> _TEXTO A REVISAR_
::::::::

La empresa virtual que describió el ejecutivo se desmorona en
gran medida por la misma razón: la falta de confianza. Esta organización
sin cuerpo existe sin instituciones, sin lealtades, sin una interacción
cara a cara. Supone que el único problema que enfrenta una “compañía
basada en el conocimiento” es contratar a los mejores talentos. Y luego
supone que estas personas talentosas y ambiciosas van a trabajar juntas
y compartir información con extraños, también talentosos
y ambiciosos, a los que nunca han visto antes.
Ese escenario ignora el hecho de que en un entorno que depende del capital
humano, todo lo que se pone sobre la mesa es propiedad intelectual y pertenece
a las personas. Y la lógica indica que usted no estará dispuesto
a compartir este recurso precioso con otras personas, a menos que confíe
en que habrá un intercambio recíproco y que ellas no habrán
de abusar de él para su propia conveniencia.

::::::::

> _MATERIAL PROPORCIONADO_
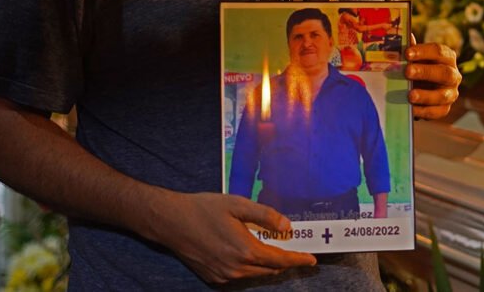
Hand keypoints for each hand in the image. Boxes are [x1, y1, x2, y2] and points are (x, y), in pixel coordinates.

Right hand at [147, 191, 314, 284]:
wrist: (171, 222)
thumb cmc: (204, 209)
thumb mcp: (238, 205)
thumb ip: (265, 216)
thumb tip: (287, 226)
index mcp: (245, 250)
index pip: (280, 260)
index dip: (298, 260)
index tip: (312, 260)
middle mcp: (236, 268)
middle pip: (270, 270)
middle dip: (285, 262)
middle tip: (296, 251)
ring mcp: (223, 276)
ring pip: (255, 275)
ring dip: (268, 266)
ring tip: (275, 249)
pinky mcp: (213, 278)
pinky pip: (240, 277)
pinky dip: (251, 268)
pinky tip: (250, 253)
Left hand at [405, 40, 461, 119]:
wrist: (420, 89)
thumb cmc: (417, 67)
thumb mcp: (413, 58)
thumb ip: (410, 49)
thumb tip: (405, 35)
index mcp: (447, 57)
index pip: (439, 51)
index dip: (423, 52)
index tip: (407, 53)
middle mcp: (453, 75)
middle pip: (444, 72)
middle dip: (425, 72)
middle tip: (407, 72)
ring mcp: (451, 93)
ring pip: (443, 95)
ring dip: (426, 95)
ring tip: (410, 96)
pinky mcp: (445, 108)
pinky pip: (438, 112)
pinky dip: (424, 111)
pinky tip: (411, 110)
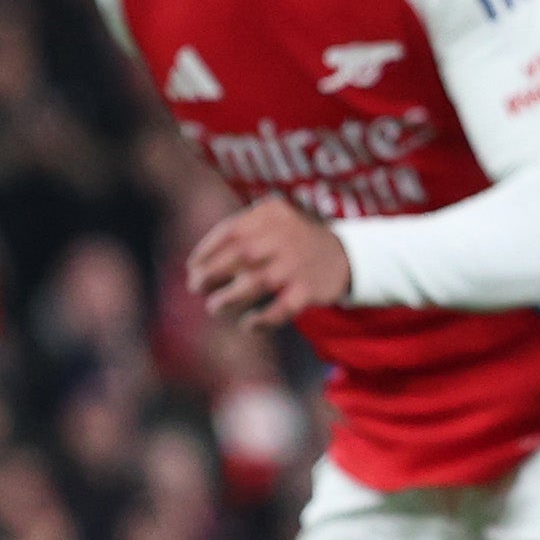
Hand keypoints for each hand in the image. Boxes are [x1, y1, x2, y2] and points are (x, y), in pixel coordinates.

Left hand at [189, 196, 351, 330]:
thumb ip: (242, 233)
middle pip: (240, 255)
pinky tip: (248, 325)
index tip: (192, 267)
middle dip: (211, 273)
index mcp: (271, 215)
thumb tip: (198, 266)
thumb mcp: (273, 221)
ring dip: (229, 297)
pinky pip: (281, 309)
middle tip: (196, 286)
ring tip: (214, 307)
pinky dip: (262, 320)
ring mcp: (297, 264)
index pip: (230, 231)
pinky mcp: (309, 290)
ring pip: (256, 282)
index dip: (206, 251)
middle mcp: (284, 236)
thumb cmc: (295, 241)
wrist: (346, 255)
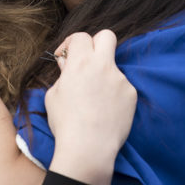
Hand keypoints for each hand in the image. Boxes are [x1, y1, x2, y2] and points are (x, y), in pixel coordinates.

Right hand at [45, 30, 136, 184]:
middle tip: (87, 59)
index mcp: (81, 62)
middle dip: (96, 42)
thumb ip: (63, 74)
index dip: (70, 44)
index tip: (65, 58)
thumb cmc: (66, 123)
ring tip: (93, 100)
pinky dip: (112, 93)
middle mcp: (103, 65)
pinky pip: (121, 86)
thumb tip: (67, 64)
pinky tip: (104, 110)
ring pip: (112, 67)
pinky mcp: (131, 94)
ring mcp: (120, 79)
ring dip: (102, 75)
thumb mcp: (53, 95)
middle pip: (107, 36)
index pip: (80, 37)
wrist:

::::::::

> _TAREAS PROPUESTAS_
a) Traduce al inglés esta oración del texto sobre la empresa virtual: «Supone que el único problema que enfrenta una “compañía basada en el conocimiento” es contratar a los mejores talentos.»
b) Extrae del texto sobre la empresa virtual el fragmento comprendido entre "Ese escenario ignora" y "su propia conveniencia.", ambos incluidos.

> _RESPUESTAS POR TAREA_
a) It assumes that the only problem a “knowledge-based company” faces is hiring the best talent.

b)
Ese escenario ignora el hecho de que en un entorno que depende del capital
humano, todo lo que se pone sobre la mesa es propiedad intelectual y pertenece
a las personas. Y la lógica indica que usted no estará dispuesto
a compartir este recurso precioso con otras personas, a menos que confíe
en que habrá un intercambio recíproco y que ellas no habrán
de abusar de él para su propia conveniencia.